Im Frühjahr 1965 fand die so genannte Jubiläumsmesse 800 Jahre Leipziger Messe statt. Dafür war ein Jahr zuvor eine Regierungskommission unter Schirmherrschaft des DDR-Staatsratsvorsitzenden Walter Ulbricht gebildet worden. Für die Stadt Leipzig und ihre Messe brachte das einige bauliche Neuerungen (z.

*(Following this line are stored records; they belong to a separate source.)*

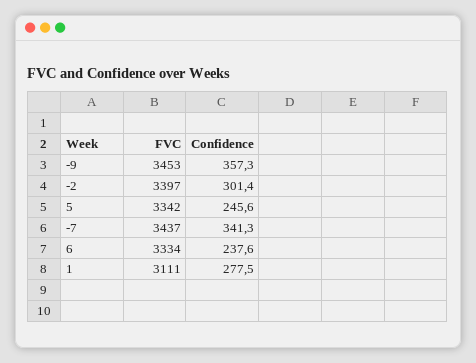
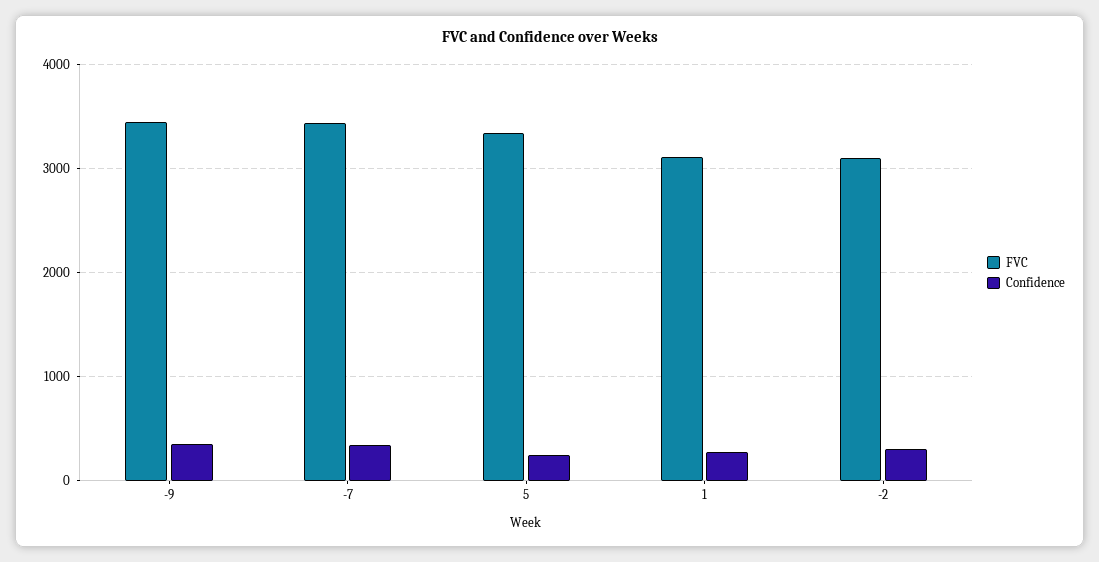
  {
    "FVC": {
      "-9": 3453,
-     "-2": 3397,
+     "-2": 3100,
      "5": 3342,
      "-7": 3437,
-     "6": 3334,
      "1": 3111
    },
    "Confidence": {
      "-9": 357.3,
      "-2": 301.4,
      "5": 245.6,
      "-7": 341.3,
-     "6": 237.6,
      "1": 277.5
    }
  }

B. Messeamt am Markt).

„Zur Jubiläumsmesse 1965 wurde die Werbeabteilung des Leipziger Messeamts durch einen Sonderstab Werbung erweitert, der das Leitthema `Für weltoffenen Handel und technischen Fortschritt‘ entwickelte. (…) 1967 wird die Abteilung Werbung in die Gruppen ‚Planung und Koordinierung des sozialistischen Wirtschaftsgebiets und DDR‘, ‚kapitalistisches Wirtschaftsgebiet‘, `Westdeutschland` und `West-Berlin‘ sowie `Werbemittelherstellung` umstrukturiert und damit auf die unterschiedlichen Werbemärkte angepasst.“ (Otto 2015, S, 157)

Mitte der 1960er-Jahre gab es offensichtlich Überlegungen zu einer Optimierung der Öffentlichkeitsarbeit der Messe, wie Bentele (1997, S. 153) unter Berufung auf die Dissertation von Fred Merkwitschka8 von 1968 schreibt: So geht es um PR-Medien wie MM-Informationen, Informationen für Facheinkäufer und MM-Interview, um „Exklusivbedienung“ bestimmter journalistischer Medien, Journalisteneinladungen in die DDR und um „besondere Publikumsattraktionen“.

 

Autor(en): T.L.

Anmerkungen

1 Elze 1997, S. 11.

2 Vgl. Rodekamp 1997, S. 356.

3 Elze 1997, S. 12.

4 U. a. Liebert 1998, S. 6 und 97. Auch: http://www.hdg.de/lemo/html/DasGeteilteDeutschland/KontinuitaetUndWandel/WirtschaftlicheEntwicklungenInOstUndWest/neuesOekonomischesSystem.html

5 U. a. Liebert 1998, S. 97.

6 Vgl. Schreiber 1999, S. 668.

7 Vgl. Zwahr/Topfstedt/Bentele (Hrsg.) 1999.

8 Merkwitschka war damals Leiter der Presse- und Öffentlichkeitsarbeit der Leipziger Messe.